Prosecutors never charged Dawson with a sex crime, but evidence suggested he may have planned to sexually abuse his victims. Sexual paraphernalia was found in Dawson's duffel bag when he was arrested.

The Volunteer..Dawson, 48, is what death penalty expert David Baldus refers to as a “volunteer,” one of a small number of condemned inmates who willingly end court battles aimed at keeping them alive. Just 12 percent of those who’ve been executed in the United States since 1976 have abandoned their appeals. The figure is as of April 1. Baldus, a law professor at the University of Iowa, cites three reasons inmates on death row might “volunteer” to die: despair, loss of interest in living, remorse.

Last Day...Prison officials said there should be little difference between Dawson’s last day on Cell Block D and all the ones before it. Head count is set for 6 a.m.; breakfast — served through a slot in the cell door — within the hour; a shower or time alone in the prison “day room,” which is a place to punch bags or play games. He will be allowed to talk with other inmates as usual. Such communication often occurs through vents, Chladek said. Dawson speaks frequently with Ron Smith, also on death row, the prison official said. Dawson also watches television, works out and listens to music in a cell that Chladek describes as meticulously kept up.

Last words and such: When asked by Warden Mike Mahoney if he had any last words, Dawson gave a one-word reply: “No.” He was pronounced dead six minutes later.

Factoids: Dawson was the...

35th murderer executed in U.S. in 2006
1039th murderer executed in U.S. since 1976
1st murderer executed in Montana in 2006
3rd murderer executed in Montana since 1976

As a nearly full moon rose over the low hills surrounding the prison, and heat lightning struck in the darkening sky, members of the groups held a vigil on the windswept prairie. Two people who support the death penalty lingered nearby.

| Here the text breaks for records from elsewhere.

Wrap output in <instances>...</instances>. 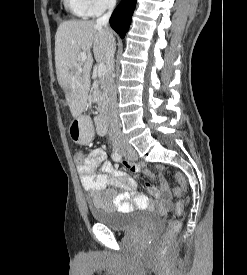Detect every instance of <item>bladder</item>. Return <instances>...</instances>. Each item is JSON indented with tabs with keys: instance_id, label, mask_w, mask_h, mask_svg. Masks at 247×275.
I'll list each match as a JSON object with an SVG mask.
<instances>
[{
	"instance_id": "bladder-1",
	"label": "bladder",
	"mask_w": 247,
	"mask_h": 275,
	"mask_svg": "<svg viewBox=\"0 0 247 275\" xmlns=\"http://www.w3.org/2000/svg\"><path fill=\"white\" fill-rule=\"evenodd\" d=\"M89 211L97 224L117 232L129 231L136 225L154 226L161 221L160 215L152 212H141L139 218L135 219L136 212L110 211L92 204L89 205Z\"/></svg>"
}]
</instances>
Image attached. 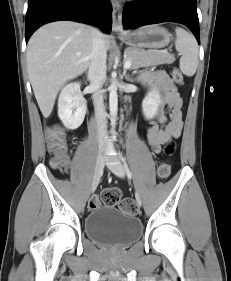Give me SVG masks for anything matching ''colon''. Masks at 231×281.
I'll list each match as a JSON object with an SVG mask.
<instances>
[{"label":"colon","mask_w":231,"mask_h":281,"mask_svg":"<svg viewBox=\"0 0 231 281\" xmlns=\"http://www.w3.org/2000/svg\"><path fill=\"white\" fill-rule=\"evenodd\" d=\"M172 78L175 83L183 84V75L178 69H174L172 72ZM46 141L49 151L52 154L51 165L55 168H63L68 163V147L66 142L65 131L58 125H53L46 130ZM174 151V144L169 143L166 145L164 152L167 155H171ZM171 172V166L167 162H162L158 167V175L162 179L169 177ZM101 204L116 206L130 215H136L138 213V207L134 200L131 198L122 199L121 192L116 188H110L105 190L101 197H93L89 202L91 209L97 208Z\"/></svg>","instance_id":"colon-1"}]
</instances>
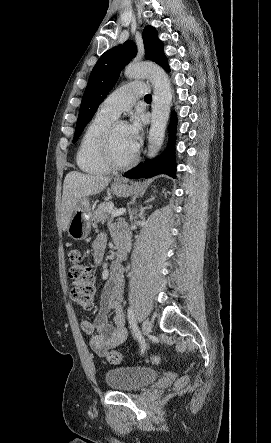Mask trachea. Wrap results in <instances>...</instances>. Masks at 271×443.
<instances>
[{
	"label": "trachea",
	"instance_id": "obj_1",
	"mask_svg": "<svg viewBox=\"0 0 271 443\" xmlns=\"http://www.w3.org/2000/svg\"><path fill=\"white\" fill-rule=\"evenodd\" d=\"M152 97L151 95H145V101H151Z\"/></svg>",
	"mask_w": 271,
	"mask_h": 443
}]
</instances>
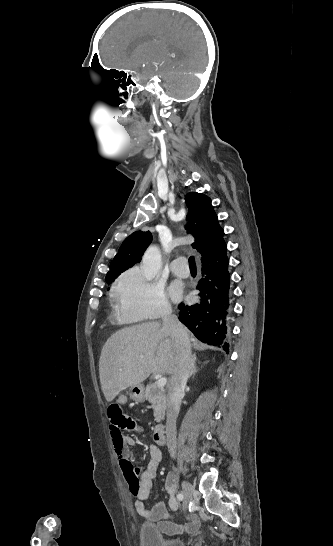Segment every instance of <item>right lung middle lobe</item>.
<instances>
[{
    "mask_svg": "<svg viewBox=\"0 0 333 546\" xmlns=\"http://www.w3.org/2000/svg\"><path fill=\"white\" fill-rule=\"evenodd\" d=\"M123 271L124 270H121L119 272H114V273H111L110 275H107L106 276L107 283L108 284L112 283L115 280V278H117L120 275V273L123 272Z\"/></svg>",
    "mask_w": 333,
    "mask_h": 546,
    "instance_id": "1",
    "label": "right lung middle lobe"
}]
</instances>
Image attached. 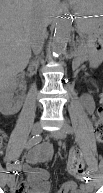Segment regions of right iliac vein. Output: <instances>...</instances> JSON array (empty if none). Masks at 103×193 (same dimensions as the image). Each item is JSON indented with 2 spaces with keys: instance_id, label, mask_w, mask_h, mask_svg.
<instances>
[{
  "instance_id": "right-iliac-vein-1",
  "label": "right iliac vein",
  "mask_w": 103,
  "mask_h": 193,
  "mask_svg": "<svg viewBox=\"0 0 103 193\" xmlns=\"http://www.w3.org/2000/svg\"><path fill=\"white\" fill-rule=\"evenodd\" d=\"M42 131L41 125L39 123H36L32 128V134L37 135L40 134ZM14 185V177L10 176L8 179V186L12 187Z\"/></svg>"
}]
</instances>
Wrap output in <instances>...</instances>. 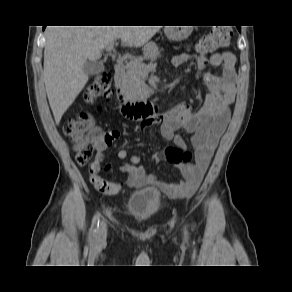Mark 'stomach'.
Instances as JSON below:
<instances>
[{
    "mask_svg": "<svg viewBox=\"0 0 292 292\" xmlns=\"http://www.w3.org/2000/svg\"><path fill=\"white\" fill-rule=\"evenodd\" d=\"M190 28H169L166 31L167 37L173 41H182L189 35Z\"/></svg>",
    "mask_w": 292,
    "mask_h": 292,
    "instance_id": "stomach-1",
    "label": "stomach"
}]
</instances>
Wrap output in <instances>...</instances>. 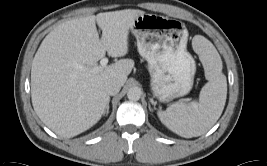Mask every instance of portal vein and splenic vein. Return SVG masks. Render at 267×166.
<instances>
[{"mask_svg":"<svg viewBox=\"0 0 267 166\" xmlns=\"http://www.w3.org/2000/svg\"><path fill=\"white\" fill-rule=\"evenodd\" d=\"M107 63H108V59L107 58H103L101 59L100 61V65L96 68L93 69V71H99V70H102L103 68H105L107 66ZM79 68H84L83 66H79Z\"/></svg>","mask_w":267,"mask_h":166,"instance_id":"portal-vein-and-splenic-vein-1","label":"portal vein and splenic vein"}]
</instances>
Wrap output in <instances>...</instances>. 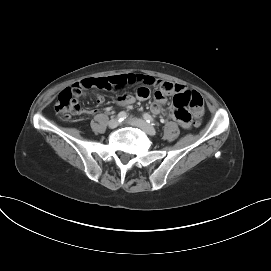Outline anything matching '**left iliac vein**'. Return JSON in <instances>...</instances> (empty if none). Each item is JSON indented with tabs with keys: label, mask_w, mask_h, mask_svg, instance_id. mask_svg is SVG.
I'll return each instance as SVG.
<instances>
[{
	"label": "left iliac vein",
	"mask_w": 271,
	"mask_h": 271,
	"mask_svg": "<svg viewBox=\"0 0 271 271\" xmlns=\"http://www.w3.org/2000/svg\"><path fill=\"white\" fill-rule=\"evenodd\" d=\"M128 123L130 125L139 127L143 131H145L147 134L154 136L156 134V130L153 126L148 124L145 120L142 119H137V118H132L128 120Z\"/></svg>",
	"instance_id": "obj_1"
}]
</instances>
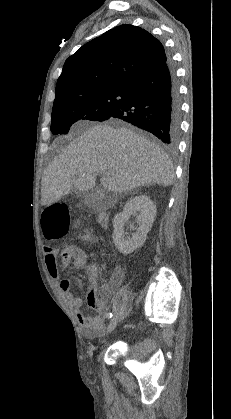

Four prisoners are on Death Row. All of them are convicted for complicated murders. Montana Legislature has drafted a very tight circumstances that you can have before you have a death penalty. Those circumstances are: killing a member of Montana Corrections (a parole officer or a guard); killing another person while awaiting sentencing for a first murder; killing more than one person; raping and killing someone; killing a kidnapping victim; or, torturing and killing someone.